Pull out every line in the items below that contains the string "family".

# Start of Task material

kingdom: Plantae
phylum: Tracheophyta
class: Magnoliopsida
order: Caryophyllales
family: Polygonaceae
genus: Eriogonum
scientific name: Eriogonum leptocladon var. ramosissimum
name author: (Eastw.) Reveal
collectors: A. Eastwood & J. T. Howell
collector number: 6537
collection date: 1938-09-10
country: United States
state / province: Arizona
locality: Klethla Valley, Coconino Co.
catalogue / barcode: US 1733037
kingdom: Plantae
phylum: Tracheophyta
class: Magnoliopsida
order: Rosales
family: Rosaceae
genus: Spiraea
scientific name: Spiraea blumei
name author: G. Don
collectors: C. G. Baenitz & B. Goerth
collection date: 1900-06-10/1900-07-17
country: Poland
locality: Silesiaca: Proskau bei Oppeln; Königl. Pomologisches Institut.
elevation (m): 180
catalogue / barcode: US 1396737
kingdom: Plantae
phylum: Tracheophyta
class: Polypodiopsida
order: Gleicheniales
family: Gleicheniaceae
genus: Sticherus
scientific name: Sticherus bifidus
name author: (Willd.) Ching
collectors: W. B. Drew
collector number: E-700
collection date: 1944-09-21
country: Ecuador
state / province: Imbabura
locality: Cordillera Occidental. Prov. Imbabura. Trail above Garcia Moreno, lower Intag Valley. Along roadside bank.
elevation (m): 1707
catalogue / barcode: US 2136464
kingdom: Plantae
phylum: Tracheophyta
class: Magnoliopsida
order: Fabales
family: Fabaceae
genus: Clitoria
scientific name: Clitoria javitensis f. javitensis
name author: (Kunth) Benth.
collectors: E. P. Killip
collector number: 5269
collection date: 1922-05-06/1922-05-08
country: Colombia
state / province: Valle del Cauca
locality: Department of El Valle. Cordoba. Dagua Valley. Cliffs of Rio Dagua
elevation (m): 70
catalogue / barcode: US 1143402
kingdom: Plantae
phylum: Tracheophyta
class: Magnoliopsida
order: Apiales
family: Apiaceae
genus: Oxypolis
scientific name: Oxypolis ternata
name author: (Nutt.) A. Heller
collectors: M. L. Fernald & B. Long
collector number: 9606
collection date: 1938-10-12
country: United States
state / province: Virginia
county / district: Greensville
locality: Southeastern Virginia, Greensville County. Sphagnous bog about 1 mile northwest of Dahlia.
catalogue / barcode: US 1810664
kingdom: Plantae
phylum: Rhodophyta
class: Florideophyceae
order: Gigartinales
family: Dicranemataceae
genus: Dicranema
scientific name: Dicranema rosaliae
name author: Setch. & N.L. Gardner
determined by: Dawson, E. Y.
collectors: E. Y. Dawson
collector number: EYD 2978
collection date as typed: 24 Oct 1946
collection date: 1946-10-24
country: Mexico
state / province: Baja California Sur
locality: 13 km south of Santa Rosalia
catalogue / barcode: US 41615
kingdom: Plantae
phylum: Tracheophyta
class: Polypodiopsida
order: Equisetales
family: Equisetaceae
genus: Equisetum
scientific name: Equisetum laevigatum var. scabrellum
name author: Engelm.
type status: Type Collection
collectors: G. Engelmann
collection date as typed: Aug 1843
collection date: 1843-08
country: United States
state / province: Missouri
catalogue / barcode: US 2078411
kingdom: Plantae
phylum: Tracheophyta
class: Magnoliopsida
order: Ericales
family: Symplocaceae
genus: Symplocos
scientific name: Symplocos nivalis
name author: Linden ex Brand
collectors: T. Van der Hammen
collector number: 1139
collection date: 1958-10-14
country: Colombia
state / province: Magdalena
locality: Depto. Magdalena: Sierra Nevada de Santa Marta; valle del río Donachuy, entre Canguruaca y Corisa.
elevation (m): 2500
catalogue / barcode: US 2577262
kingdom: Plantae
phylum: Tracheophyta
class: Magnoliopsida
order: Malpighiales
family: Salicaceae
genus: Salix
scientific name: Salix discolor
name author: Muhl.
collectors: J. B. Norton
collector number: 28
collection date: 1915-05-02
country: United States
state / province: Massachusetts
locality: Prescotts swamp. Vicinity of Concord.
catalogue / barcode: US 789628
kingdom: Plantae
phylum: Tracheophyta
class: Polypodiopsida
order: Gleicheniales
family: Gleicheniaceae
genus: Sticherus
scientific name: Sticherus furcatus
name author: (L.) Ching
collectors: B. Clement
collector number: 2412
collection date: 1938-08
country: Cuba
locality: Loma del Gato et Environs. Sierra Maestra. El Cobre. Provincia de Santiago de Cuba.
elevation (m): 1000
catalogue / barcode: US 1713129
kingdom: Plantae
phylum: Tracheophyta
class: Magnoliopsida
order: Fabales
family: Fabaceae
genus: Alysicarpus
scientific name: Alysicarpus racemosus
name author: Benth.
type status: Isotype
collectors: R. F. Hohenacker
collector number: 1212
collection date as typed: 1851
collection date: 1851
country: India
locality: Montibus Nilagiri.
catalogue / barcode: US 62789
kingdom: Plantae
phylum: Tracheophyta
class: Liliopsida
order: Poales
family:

# End of Task material

(Response to the task)
family: Polygonaceae
family: Rosaceae
family: Gleicheniaceae
family: Fabaceae
family: Apiaceae
family: Dicranemataceae
family: Equisetaceae
family: Symplocaceae
family: Salicaceae
family: Gleicheniaceae
family: Fabaceae
family:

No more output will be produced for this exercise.